After their break from the Franks, the Sovereign Counts of Catalonia carved out their own identity as a loose federation of states anchored by Barcelona. The federation expanded into Southern France, and with the marriage of their Ramon Berenquer IV to the infant daughter of Aragon’s King Ramiro in 1137, Catalonia became a formidable power in the Mediterranean.
Jaume I el Conqueridor (1208-1276) is viewed as one of the greatest figures in Catalonia’s history. At the age of five we was captured by the French after his father Pere I was killed in battle. He managed to return to Catalonia when he was seventeen years old, was proclaimed king, and continued to rule for fifty years. Jaume conquered Majorca, Ibiza, and Valencia. The city of Barcelona also expanded during his reign with the construction of new city walls around the neighborhoods of Sant Pere and Ribera. Jaume also fostered legal and political development, compiling laws and practices in the Llibre del Consolat de Mar. Elections in 1283 led to creation of one of the oldest parliaments in Europe (the Consell de Cent). The Consell continued to play a municipal advisory role until 1714. One of Jaume’s successors (Pere II el Gran) set up another governing body in 1283 called the Corts de Barcelona.
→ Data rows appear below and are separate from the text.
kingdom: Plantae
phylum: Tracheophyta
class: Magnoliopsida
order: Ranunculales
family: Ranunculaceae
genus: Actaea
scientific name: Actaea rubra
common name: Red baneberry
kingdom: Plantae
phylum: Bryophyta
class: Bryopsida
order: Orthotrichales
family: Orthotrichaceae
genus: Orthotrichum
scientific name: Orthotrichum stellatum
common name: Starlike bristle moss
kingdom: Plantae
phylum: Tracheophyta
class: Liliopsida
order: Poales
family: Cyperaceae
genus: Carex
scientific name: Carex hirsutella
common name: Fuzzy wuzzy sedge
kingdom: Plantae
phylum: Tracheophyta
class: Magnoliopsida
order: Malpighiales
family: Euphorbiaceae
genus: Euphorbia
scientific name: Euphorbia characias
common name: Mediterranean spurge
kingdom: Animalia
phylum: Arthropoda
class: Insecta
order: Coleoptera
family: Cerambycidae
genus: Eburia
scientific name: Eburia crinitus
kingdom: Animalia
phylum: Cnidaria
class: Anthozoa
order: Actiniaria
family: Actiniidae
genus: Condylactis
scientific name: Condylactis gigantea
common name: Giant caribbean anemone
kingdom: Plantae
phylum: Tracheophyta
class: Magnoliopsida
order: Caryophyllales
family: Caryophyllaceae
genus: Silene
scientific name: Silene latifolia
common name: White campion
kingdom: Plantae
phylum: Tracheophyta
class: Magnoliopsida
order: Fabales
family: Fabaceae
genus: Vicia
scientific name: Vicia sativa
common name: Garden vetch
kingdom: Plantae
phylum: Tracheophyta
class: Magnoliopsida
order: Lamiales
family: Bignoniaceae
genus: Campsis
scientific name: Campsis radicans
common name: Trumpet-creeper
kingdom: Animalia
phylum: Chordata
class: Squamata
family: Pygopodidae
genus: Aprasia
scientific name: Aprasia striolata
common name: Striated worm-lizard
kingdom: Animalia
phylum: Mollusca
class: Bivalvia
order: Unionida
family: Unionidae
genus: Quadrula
It became know as the Generalitat in the 14th century and continues to govern Catalonia to this day.
Pere III (1336-1387) was the ruler who saw the apex of Catalonia’s expansion. During his rule the Empire expanded northward to Montpellier, France and far into the Mediterranean from the Balearic Islands to Sicily and Sardinia. The House of Aragon even held Athens as a colony from 1311-1381. As a seat of naval and economic power, Barcelona became a magnet for imported raw materials and a major exporter of manufactured goods such as steel weaponry and textiles. Eventually that power was eroded by the growth of the Ottoman Empire in eastern Europe.